The high variability of tandem repeats offers insights into population diversity and may explain the missing heritability of complex neurological and neurocognitive disorders in Asian populations
Main Applicant – Dr Liu Jianjun, Acting Executive Director
Genome Institute of Singapore, A*STAR

Tandem repeats (TRs) are highly polymorphic repetitive DNA sequences that account for approximately 3% of the human genome. Expansions of repeats, i.e., having excess number of TR units, are clinically relevant to more than 40 types of Mendelian disorders, primarily affecting the neurological system. For example, Huntington’s disease is caused by the expansion of CAG repeats located in the HTT gene. However, our understanding of TRs in large-scale populations, particularly among Asians, is limited.

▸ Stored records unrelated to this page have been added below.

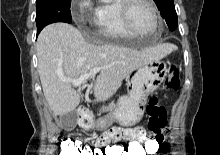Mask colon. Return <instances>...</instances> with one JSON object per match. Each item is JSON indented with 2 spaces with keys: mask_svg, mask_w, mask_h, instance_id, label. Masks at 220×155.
<instances>
[{
  "mask_svg": "<svg viewBox=\"0 0 220 155\" xmlns=\"http://www.w3.org/2000/svg\"><path fill=\"white\" fill-rule=\"evenodd\" d=\"M165 86L169 90L180 87V72L176 66L168 69ZM148 130L155 135L147 139L123 142V146H108L84 143L73 139H64L61 143L62 155H159L160 144H163L166 128V112L157 98H151L146 108ZM127 133H129L127 131ZM118 142V141H117Z\"/></svg>",
  "mask_w": 220,
  "mask_h": 155,
  "instance_id": "obj_1",
  "label": "colon"
}]
</instances>
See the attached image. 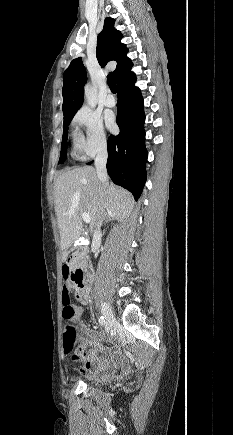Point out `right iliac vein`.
Wrapping results in <instances>:
<instances>
[{"label": "right iliac vein", "instance_id": "1", "mask_svg": "<svg viewBox=\"0 0 233 435\" xmlns=\"http://www.w3.org/2000/svg\"><path fill=\"white\" fill-rule=\"evenodd\" d=\"M101 309H102V314H103L105 321H106V326H105L106 331L110 332L112 327H113V324L116 321L115 316H114L110 306L107 303L103 302L101 305Z\"/></svg>", "mask_w": 233, "mask_h": 435}]
</instances>
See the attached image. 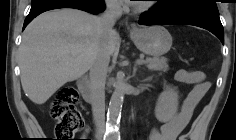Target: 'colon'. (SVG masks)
Returning <instances> with one entry per match:
<instances>
[{"label":"colon","mask_w":236,"mask_h":140,"mask_svg":"<svg viewBox=\"0 0 236 140\" xmlns=\"http://www.w3.org/2000/svg\"><path fill=\"white\" fill-rule=\"evenodd\" d=\"M78 93L73 87L62 88L50 106V115L56 121L55 135L57 140L71 138L83 128L84 121L76 107ZM180 140H187L181 136Z\"/></svg>","instance_id":"1"}]
</instances>
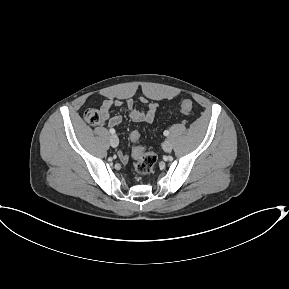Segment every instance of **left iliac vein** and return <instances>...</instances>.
Returning a JSON list of instances; mask_svg holds the SVG:
<instances>
[{
	"label": "left iliac vein",
	"mask_w": 289,
	"mask_h": 289,
	"mask_svg": "<svg viewBox=\"0 0 289 289\" xmlns=\"http://www.w3.org/2000/svg\"><path fill=\"white\" fill-rule=\"evenodd\" d=\"M163 150L165 152H171L172 150V143L169 141V140H166L164 143H163Z\"/></svg>",
	"instance_id": "4c4485c4"
}]
</instances>
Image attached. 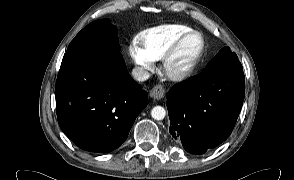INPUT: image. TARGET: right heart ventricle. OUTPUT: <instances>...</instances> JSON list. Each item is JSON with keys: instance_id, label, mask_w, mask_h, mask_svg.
I'll return each instance as SVG.
<instances>
[{"instance_id": "obj_1", "label": "right heart ventricle", "mask_w": 294, "mask_h": 180, "mask_svg": "<svg viewBox=\"0 0 294 180\" xmlns=\"http://www.w3.org/2000/svg\"><path fill=\"white\" fill-rule=\"evenodd\" d=\"M192 30L183 24H165L141 30L137 40L153 60H159L180 37Z\"/></svg>"}]
</instances>
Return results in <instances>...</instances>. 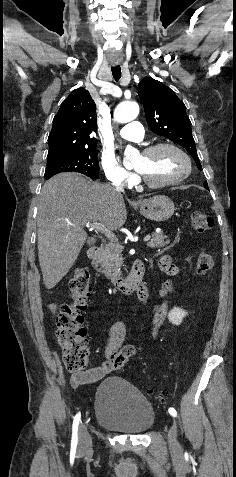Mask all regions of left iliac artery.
I'll return each mask as SVG.
<instances>
[{"label":"left iliac artery","mask_w":236,"mask_h":477,"mask_svg":"<svg viewBox=\"0 0 236 477\" xmlns=\"http://www.w3.org/2000/svg\"><path fill=\"white\" fill-rule=\"evenodd\" d=\"M168 411H169L170 414H173L175 417L177 416V412H176V410H175L174 408L170 407V408L168 409Z\"/></svg>","instance_id":"44dca946"}]
</instances>
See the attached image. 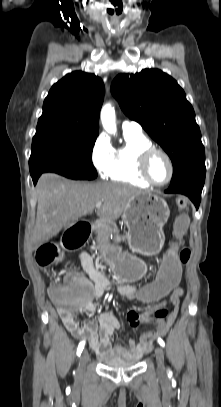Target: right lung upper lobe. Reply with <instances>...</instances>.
I'll use <instances>...</instances> for the list:
<instances>
[{
    "mask_svg": "<svg viewBox=\"0 0 221 407\" xmlns=\"http://www.w3.org/2000/svg\"><path fill=\"white\" fill-rule=\"evenodd\" d=\"M104 84L94 74L75 71L50 89L36 132L58 130L98 136Z\"/></svg>",
    "mask_w": 221,
    "mask_h": 407,
    "instance_id": "cb5924a9",
    "label": "right lung upper lobe"
}]
</instances>
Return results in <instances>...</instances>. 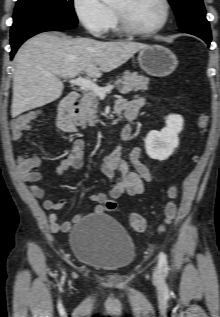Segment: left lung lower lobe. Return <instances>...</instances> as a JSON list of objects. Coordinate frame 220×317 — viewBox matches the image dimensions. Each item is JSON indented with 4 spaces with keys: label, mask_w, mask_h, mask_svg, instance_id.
<instances>
[{
    "label": "left lung lower lobe",
    "mask_w": 220,
    "mask_h": 317,
    "mask_svg": "<svg viewBox=\"0 0 220 317\" xmlns=\"http://www.w3.org/2000/svg\"><path fill=\"white\" fill-rule=\"evenodd\" d=\"M181 32L195 35L201 39H203L208 45L211 42V31L210 28H205L200 25H188L183 28H180Z\"/></svg>",
    "instance_id": "left-lung-lower-lobe-1"
}]
</instances>
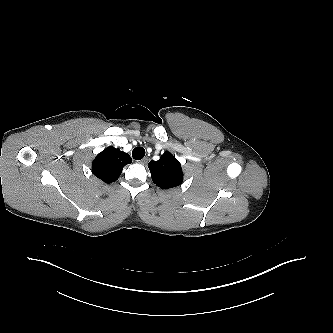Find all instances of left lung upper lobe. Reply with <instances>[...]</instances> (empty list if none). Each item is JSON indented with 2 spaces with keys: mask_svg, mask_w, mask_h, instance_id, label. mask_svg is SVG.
Masks as SVG:
<instances>
[{
  "mask_svg": "<svg viewBox=\"0 0 333 333\" xmlns=\"http://www.w3.org/2000/svg\"><path fill=\"white\" fill-rule=\"evenodd\" d=\"M153 182L162 189L180 185L183 172L180 162L169 152H164L158 161L149 162Z\"/></svg>",
  "mask_w": 333,
  "mask_h": 333,
  "instance_id": "5c2ea615",
  "label": "left lung upper lobe"
}]
</instances>
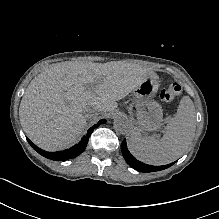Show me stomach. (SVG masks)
<instances>
[{"instance_id": "1", "label": "stomach", "mask_w": 219, "mask_h": 219, "mask_svg": "<svg viewBox=\"0 0 219 219\" xmlns=\"http://www.w3.org/2000/svg\"><path fill=\"white\" fill-rule=\"evenodd\" d=\"M158 88L159 82L156 79L146 78L133 90L137 123L144 131H156L163 124L162 107L154 99Z\"/></svg>"}]
</instances>
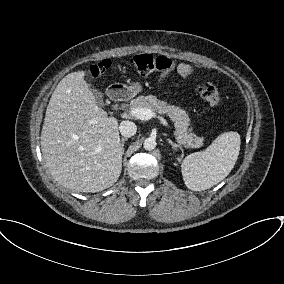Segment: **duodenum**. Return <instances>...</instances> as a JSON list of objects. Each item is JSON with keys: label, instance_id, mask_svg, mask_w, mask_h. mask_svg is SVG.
I'll return each mask as SVG.
<instances>
[{"label": "duodenum", "instance_id": "1", "mask_svg": "<svg viewBox=\"0 0 284 284\" xmlns=\"http://www.w3.org/2000/svg\"><path fill=\"white\" fill-rule=\"evenodd\" d=\"M109 96L111 100L114 102L115 106H118L120 103H122L128 98L129 92L127 89L117 86L110 89Z\"/></svg>", "mask_w": 284, "mask_h": 284}]
</instances>
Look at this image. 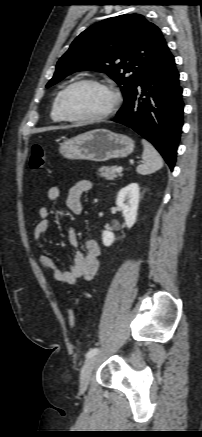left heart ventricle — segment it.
I'll list each match as a JSON object with an SVG mask.
<instances>
[{
    "instance_id": "1",
    "label": "left heart ventricle",
    "mask_w": 202,
    "mask_h": 437,
    "mask_svg": "<svg viewBox=\"0 0 202 437\" xmlns=\"http://www.w3.org/2000/svg\"><path fill=\"white\" fill-rule=\"evenodd\" d=\"M111 103V95L91 84L73 88L65 98V108L73 116L89 117L103 113Z\"/></svg>"
}]
</instances>
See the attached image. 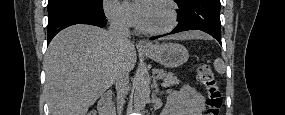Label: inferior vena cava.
Segmentation results:
<instances>
[{
    "label": "inferior vena cava",
    "mask_w": 285,
    "mask_h": 115,
    "mask_svg": "<svg viewBox=\"0 0 285 115\" xmlns=\"http://www.w3.org/2000/svg\"><path fill=\"white\" fill-rule=\"evenodd\" d=\"M108 34L111 40L117 44L124 45L129 40L130 30L129 25L122 18L115 17L111 19ZM113 83L115 84L117 90L118 102L116 105V110L119 114H124L123 109L125 101L128 100L129 90H127V84L129 81L128 71L126 70L123 63H118L113 70L112 75Z\"/></svg>",
    "instance_id": "obj_1"
}]
</instances>
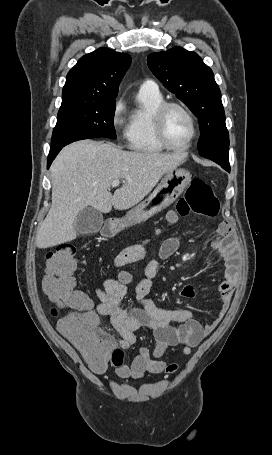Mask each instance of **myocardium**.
Wrapping results in <instances>:
<instances>
[{"label": "myocardium", "instance_id": "obj_1", "mask_svg": "<svg viewBox=\"0 0 272 455\" xmlns=\"http://www.w3.org/2000/svg\"><path fill=\"white\" fill-rule=\"evenodd\" d=\"M171 108H178L182 112L186 114L188 117L190 123H191V128H192V134L188 142L183 145V146H176L173 145L167 138L166 131H165V118L167 112ZM153 129L155 136L158 140V142L168 150L172 151H177V152H182L188 150L196 140L198 136V124L196 121V118L194 114L191 112V110L186 107L184 104L176 101H163L154 111L153 113Z\"/></svg>", "mask_w": 272, "mask_h": 455}]
</instances>
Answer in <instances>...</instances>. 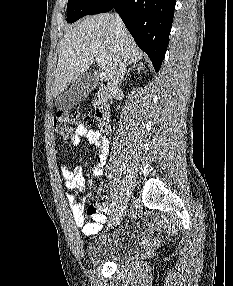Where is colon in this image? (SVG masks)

This knowledge gap has hindered further research into the role of TRs in complex diseases. By leveraging the PRECISE-SG100K dataset that includes (i) population-scale whole genome sequencing data and (ii) comprehensive health and well-being questionnaires, along with clinically acquired phenotypes, we aim to comprehensively identify TR variations and their contributions to the aetiology of complex neurological and neurocognitive disorders in Singapore Asian populations.

We will utilize various bioinformatics methods, including TR genotyping tools to characterize TR variations and Genome-Wide Association Studies (GWAS) to explore the relationship between TRs and diseases.

Our research will enhance the understanding of TR variations in Asian populations and potentially stimulate further research into complex diseases from the perspective of TRs, ultimately helping to unravel the genetic mechanisms underlying these conditions.